In the three election cycles they’ve had the same head of council, for example, communities like Ste. Rose and the rural municipality of Portage la Prairie have experienced high economic growth, he said.

“The stable government actually provides economic activities that bring funding into those areas,” Volkov said.

Someone who’s been in a position longer also likely has a better grasp of the job — but the longer the same person’s in the role, the more things can stagnate, Moore said.

“I think the big takeaway is that if we don’t have any competition, then we’re not having real discussion about the state of our municipalities and the direction they should be going,” he said.

“In a lot of cases, these heads of council may be very good in their position. But if somebody doesn’t challenge them and ask questions — that’s a big part of democracy, to have those types of debates, and elections are the main forum for that.”

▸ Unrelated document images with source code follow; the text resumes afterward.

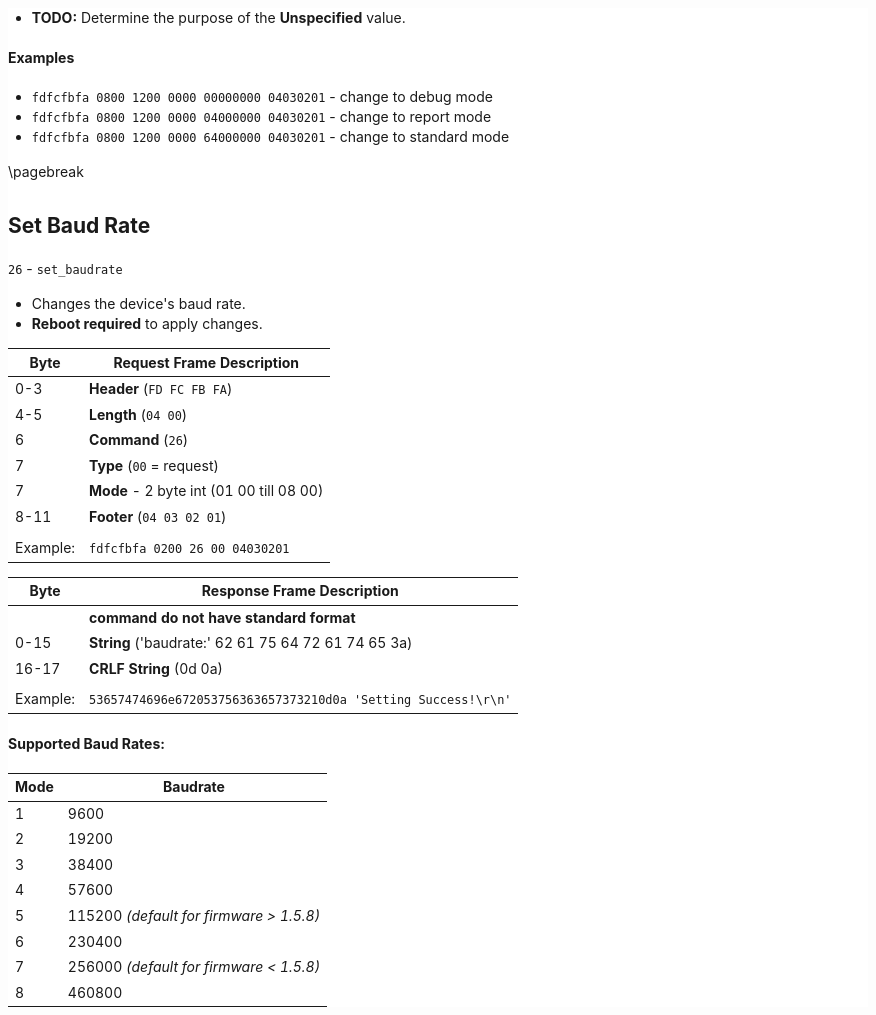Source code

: - **TODO:** Determine the purpose of the **Unspecified** value.


#### Examples


- `fdfcfbfa 0800 1200 0000 00000000 04030201` - change to debug mode
- `fdfcfbfa 0800 1200 0000 04000000 04030201` - change to report mode
- `fdfcfbfa 0800 1200 0000 64000000 04030201` - change to standard mode


\pagebreak 
## Set Baud Rate
`26` - `set_baudrate`

- Changes the device's baud rate.
- **Reboot required** to apply changes.

| Byte   | Request Frame Description                                       |
|--------|-----------------------------------------------------------------|
| 0-3    | **Header** (`FD FC FB FA`) |
| 4-5    | **Length** (`04 00`) |
| 6      | **Command** (`26`) |
| 7      | **Type** (`00` = request) |
| 7      | **Mode** - 2 byte int (01 00 till 08 00) |
| 8-11   | **Footer** (`04 03 02 01`) |
|||
|Example:| `fdfcfbfa 0200 26 00 04030201` |

| Byte   | Response Frame Description                                      |
|--------|-----------------------------------------------------------------|
|        | **command do not have standard format** |
| 0-15   | **String** ('baudrate:' 62 61 75 64 72 61 74 65 3a)|
| 16-17  | **CRLF String** (0d 0a)|
|||
|Example:| `53657474696e672053756363657373210d0a 'Setting Success!\r\n'` |



#### **Supported Baud Rates:**

| Mode   | Baudrate                                                        |
|--------|-----------------------------------------------------------------|
|   1    | 9600 |
|   2    | 19200 |
|   3    | 38400 |
|   4    | 57600 |
|   5    | 115200 *(default for firmware > 1.5.8)*|
|   6    | 230400 |
|   7    | 256000 *(default for firmware < 1.5.8)*|
|   8    | 460800 |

Tough job — but a fulfilling one

But for all the reasons someone might not want to step forward to lead, Holden said there are still plenty of good things about the job.

When he first put his name forward eight years ago, it was to try to improve infrastructure, like completing the move from rural water to a water treatment plant. 

Seeing those kinds of upgrades happen during his time as mayor has been rewarding — and Holden said he wants to stay on to see through efforts like making sure the town’s hospital stays open.

As he prepares to enter his third term as mayor, Holden said he’s not sure yet whether a fourth term is in the cards. But he does know he’s not yet done serving his community.

“We’ll see in four years.… We’ve got some capable people running for council and I’m sure one of them will step up for that or somebody else will,” he said.

“But I do have an interest. And even if I don’t stay on council after this term, I will still be involved in helping out whoever does get in.”